A USMX propôs um reajuste de 50%, além de triplicar as contribuições dos empregadores para os planos de previdência e melhorar os planos de saúde. Aceita também discutir alguns limites à automação.
Em 2002, uma greve de estivadores se alongou por 11 dias até que o presidente George W. Bush usasse um recurso legal, o Taft-Hartley Act, para obrigar a volta ao trabalho enquanto as negociações não fossem concluídas.
Apesar da pressão das associações empresariais para uma intervenção da Casa Branca, Joe Biden preferiu defender a continuidade das conversas e disse que não tem a intenção de invocar o Taft-Hartley Act.
As cadeias globais de suprimento já vêm enfrentando estresses por causa dos conflitos no Mar Vermelho, a seca no Canal do Panamá e o colapso da ponte no porto de Baltimore. Nos últimos dias, houve ainda o efeito do furacão Helene.

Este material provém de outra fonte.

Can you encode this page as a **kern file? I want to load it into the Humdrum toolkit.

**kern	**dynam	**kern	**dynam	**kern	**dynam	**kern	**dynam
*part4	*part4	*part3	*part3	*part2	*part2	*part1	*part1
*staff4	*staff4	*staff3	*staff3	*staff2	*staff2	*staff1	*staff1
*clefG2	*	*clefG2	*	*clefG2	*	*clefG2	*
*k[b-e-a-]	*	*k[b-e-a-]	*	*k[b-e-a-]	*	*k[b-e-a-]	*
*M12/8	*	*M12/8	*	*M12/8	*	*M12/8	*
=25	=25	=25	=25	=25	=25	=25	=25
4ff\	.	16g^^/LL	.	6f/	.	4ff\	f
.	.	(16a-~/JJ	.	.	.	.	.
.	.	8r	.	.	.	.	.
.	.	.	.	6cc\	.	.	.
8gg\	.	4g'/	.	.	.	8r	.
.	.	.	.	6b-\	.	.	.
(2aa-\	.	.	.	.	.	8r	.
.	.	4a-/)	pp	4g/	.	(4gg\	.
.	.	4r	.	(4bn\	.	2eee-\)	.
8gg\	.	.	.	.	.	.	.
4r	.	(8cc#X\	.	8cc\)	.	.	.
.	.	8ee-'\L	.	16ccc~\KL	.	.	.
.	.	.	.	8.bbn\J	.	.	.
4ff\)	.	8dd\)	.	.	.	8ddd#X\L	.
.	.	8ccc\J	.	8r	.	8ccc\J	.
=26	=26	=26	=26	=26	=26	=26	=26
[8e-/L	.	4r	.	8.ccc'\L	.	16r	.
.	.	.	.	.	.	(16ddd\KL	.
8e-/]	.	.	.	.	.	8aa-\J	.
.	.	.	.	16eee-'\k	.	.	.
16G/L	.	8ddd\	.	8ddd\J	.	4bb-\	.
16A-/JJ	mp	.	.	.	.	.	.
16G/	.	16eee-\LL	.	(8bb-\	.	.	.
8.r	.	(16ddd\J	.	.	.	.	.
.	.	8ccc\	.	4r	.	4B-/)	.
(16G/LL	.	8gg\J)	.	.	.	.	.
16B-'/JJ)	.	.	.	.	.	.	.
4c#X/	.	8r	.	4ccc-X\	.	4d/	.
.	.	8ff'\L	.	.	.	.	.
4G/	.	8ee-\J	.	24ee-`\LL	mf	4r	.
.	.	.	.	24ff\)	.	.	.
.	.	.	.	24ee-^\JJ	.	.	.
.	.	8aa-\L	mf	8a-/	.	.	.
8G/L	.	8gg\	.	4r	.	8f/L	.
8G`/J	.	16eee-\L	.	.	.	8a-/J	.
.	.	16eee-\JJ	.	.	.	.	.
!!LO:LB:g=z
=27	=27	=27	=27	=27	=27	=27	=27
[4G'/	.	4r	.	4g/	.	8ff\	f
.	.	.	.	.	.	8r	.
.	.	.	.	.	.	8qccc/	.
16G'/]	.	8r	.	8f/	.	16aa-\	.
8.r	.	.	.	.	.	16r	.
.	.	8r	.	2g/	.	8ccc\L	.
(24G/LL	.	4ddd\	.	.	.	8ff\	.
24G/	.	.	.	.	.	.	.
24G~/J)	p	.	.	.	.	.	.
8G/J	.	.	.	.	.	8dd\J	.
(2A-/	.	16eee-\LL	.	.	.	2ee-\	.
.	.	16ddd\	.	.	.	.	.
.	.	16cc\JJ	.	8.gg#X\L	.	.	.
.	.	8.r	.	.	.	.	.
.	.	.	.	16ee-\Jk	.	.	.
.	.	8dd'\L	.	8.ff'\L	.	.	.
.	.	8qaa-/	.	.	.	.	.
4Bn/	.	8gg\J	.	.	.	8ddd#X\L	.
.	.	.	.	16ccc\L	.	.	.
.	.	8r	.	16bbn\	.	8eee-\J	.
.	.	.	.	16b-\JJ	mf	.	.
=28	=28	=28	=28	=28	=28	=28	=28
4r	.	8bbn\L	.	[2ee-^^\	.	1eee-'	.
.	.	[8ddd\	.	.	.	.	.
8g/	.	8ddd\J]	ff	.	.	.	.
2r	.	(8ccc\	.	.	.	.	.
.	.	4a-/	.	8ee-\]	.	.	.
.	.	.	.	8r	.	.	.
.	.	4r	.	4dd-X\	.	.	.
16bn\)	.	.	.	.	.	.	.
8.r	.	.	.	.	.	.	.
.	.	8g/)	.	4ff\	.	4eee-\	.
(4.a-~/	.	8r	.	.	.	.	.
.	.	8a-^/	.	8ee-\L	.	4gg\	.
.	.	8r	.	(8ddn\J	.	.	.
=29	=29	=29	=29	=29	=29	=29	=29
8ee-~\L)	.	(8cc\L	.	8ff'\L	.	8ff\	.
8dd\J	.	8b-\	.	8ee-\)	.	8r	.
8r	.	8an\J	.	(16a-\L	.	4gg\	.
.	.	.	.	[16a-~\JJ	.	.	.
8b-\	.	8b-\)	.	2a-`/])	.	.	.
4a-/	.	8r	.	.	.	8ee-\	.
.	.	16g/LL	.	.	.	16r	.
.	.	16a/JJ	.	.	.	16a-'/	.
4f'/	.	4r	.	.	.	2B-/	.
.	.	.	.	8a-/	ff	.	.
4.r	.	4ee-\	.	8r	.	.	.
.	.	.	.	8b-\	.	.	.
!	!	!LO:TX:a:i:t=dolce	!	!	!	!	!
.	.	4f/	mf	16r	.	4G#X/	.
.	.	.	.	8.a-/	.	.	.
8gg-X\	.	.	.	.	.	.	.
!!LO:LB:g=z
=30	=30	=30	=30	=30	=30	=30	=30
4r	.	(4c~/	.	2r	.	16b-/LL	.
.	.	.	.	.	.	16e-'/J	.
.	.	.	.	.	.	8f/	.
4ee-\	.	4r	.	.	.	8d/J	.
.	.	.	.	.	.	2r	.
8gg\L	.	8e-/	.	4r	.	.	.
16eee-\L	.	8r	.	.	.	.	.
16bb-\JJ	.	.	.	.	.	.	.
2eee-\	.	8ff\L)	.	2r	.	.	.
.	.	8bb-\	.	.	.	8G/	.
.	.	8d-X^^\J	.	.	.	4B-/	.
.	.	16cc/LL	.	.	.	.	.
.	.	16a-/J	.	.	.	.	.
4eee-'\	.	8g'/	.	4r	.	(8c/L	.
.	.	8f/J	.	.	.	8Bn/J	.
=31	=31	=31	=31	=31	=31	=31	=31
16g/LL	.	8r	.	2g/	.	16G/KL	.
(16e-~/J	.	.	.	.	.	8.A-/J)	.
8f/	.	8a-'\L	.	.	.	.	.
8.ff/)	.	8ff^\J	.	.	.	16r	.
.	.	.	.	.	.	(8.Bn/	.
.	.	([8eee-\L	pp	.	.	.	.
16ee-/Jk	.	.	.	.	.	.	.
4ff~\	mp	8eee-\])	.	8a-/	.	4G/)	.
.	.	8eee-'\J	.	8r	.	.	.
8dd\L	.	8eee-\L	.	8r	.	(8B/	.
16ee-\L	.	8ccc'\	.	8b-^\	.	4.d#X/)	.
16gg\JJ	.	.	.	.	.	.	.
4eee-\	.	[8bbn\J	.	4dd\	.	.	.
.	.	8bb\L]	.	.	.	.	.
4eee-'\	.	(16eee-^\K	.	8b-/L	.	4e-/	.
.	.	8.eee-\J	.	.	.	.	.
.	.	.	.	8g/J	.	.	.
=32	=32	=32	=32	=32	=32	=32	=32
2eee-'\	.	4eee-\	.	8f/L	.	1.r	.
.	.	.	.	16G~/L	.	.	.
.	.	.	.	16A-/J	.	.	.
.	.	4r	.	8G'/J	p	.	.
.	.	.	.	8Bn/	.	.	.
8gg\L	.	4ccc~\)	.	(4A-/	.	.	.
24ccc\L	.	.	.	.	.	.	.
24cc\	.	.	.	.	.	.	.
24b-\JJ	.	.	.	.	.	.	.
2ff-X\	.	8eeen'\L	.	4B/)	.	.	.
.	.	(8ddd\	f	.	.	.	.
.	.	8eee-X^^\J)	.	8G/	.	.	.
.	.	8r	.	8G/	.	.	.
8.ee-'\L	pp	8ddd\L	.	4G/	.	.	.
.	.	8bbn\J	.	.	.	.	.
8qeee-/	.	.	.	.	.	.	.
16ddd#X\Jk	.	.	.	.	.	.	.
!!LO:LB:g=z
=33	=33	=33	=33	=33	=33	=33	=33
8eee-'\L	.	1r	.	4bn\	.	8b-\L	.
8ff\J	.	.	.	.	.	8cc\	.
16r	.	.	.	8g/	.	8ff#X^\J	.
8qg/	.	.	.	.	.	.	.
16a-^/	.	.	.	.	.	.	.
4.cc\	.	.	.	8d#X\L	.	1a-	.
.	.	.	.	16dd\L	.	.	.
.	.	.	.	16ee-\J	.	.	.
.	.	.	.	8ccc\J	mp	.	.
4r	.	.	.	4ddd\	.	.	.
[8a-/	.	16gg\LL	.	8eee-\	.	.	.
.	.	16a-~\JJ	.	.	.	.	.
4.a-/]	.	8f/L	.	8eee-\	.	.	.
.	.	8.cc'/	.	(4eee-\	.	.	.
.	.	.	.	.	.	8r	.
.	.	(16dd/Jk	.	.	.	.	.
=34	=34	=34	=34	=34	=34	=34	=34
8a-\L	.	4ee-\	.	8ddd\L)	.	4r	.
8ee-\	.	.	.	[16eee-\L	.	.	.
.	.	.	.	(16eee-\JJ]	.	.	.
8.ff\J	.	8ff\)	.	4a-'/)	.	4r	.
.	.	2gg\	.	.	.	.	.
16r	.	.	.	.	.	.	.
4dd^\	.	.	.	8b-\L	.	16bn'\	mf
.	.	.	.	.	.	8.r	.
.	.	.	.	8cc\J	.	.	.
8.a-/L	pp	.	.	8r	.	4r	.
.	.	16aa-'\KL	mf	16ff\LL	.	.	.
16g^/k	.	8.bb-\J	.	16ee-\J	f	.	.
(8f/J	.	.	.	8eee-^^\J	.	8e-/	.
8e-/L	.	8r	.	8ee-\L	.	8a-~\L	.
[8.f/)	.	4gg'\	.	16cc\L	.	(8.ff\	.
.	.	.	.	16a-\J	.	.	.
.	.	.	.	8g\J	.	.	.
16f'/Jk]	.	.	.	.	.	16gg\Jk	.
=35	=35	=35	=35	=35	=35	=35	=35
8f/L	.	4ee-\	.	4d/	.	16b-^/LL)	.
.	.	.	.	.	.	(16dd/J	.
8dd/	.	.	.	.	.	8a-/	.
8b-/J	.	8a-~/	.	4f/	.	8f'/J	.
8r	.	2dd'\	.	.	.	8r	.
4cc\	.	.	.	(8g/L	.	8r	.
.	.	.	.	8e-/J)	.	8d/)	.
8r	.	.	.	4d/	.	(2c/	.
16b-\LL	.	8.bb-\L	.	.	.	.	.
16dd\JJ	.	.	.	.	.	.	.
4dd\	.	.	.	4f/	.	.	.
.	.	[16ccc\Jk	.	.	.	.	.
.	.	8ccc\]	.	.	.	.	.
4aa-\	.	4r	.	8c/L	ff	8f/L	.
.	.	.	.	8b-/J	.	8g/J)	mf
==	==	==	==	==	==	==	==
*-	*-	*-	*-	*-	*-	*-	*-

O efeito dominó poderá portanto se intensificar no período em que a economia começa a se preparar para as vendas de fim de ano, disseram as associações empresariais.
“Parece uma tempestade perfeita, mas é também uma ótima posição de negociação para quem deseja entrar em greve,” afirmou o analista chefe de fretes marítimos da Xeneta, Peter Sand, em uma entrevista à CNBC.
A gigante dinamarquesa Maersk estimou que uma única semana de paralisação poderá acarretar de quatro a seis semanas para normalização do transporte.